The compound’s security guards fired into the air to try to disperse the attackers, but the attackers fired back with “ridiculous amounts of gunshots,” Oraibi said.

Fire gutted the compound, according to U.S. officials, and sent U.S. personnel running for safety.

Senior U.S. officials, briefing reporters in Washington on condition of anonymity, said the assailants breached the security walls and fired their weapons, setting the consulate ablaze.

Stevens, Smith and a security officer were inside the consulate but became separated as they sought to make their way out of the burning building, the officials said. The security officer made it outside but he went back into the consulate to search for the others.

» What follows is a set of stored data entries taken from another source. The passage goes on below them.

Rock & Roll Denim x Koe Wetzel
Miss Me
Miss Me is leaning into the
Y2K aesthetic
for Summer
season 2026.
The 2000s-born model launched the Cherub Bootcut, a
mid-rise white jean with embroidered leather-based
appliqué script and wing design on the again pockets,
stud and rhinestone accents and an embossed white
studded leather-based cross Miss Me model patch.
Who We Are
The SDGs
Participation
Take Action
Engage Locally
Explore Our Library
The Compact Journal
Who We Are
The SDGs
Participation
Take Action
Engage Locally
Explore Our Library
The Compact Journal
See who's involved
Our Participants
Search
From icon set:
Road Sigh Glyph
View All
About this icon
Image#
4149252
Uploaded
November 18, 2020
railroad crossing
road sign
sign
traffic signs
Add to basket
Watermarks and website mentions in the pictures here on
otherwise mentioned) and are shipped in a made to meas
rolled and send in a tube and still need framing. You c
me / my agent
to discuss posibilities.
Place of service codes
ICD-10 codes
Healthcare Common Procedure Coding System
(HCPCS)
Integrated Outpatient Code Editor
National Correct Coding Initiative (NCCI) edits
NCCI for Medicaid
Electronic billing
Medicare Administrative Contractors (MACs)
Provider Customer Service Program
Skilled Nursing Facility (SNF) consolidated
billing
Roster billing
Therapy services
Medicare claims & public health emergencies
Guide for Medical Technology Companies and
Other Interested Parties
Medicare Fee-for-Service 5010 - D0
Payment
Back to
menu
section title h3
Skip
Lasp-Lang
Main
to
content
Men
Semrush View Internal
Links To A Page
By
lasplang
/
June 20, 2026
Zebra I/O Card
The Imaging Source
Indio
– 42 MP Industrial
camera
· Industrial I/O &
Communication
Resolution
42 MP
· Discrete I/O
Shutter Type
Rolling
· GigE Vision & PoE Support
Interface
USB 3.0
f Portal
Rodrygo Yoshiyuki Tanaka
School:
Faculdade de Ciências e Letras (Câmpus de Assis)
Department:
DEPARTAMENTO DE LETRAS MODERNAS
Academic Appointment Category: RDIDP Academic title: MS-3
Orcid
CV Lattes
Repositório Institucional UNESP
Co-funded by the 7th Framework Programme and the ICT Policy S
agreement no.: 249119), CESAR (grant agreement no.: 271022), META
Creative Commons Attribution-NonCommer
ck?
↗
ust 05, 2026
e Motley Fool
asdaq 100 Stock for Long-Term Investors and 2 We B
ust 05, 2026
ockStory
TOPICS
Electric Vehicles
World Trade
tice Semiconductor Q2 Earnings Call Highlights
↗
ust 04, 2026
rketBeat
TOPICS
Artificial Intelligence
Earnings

Finding Smith already dead, the officer pulled him from the building. He was unable to locate Stevens “before being driven from the building due to smoke,” the official said.

The annex, with 25 to 30 other staffers inside, was also under attack. The officials said the two other Americans who died were inside the annex and that another two there were wounded.

Associated Press contributed to this report.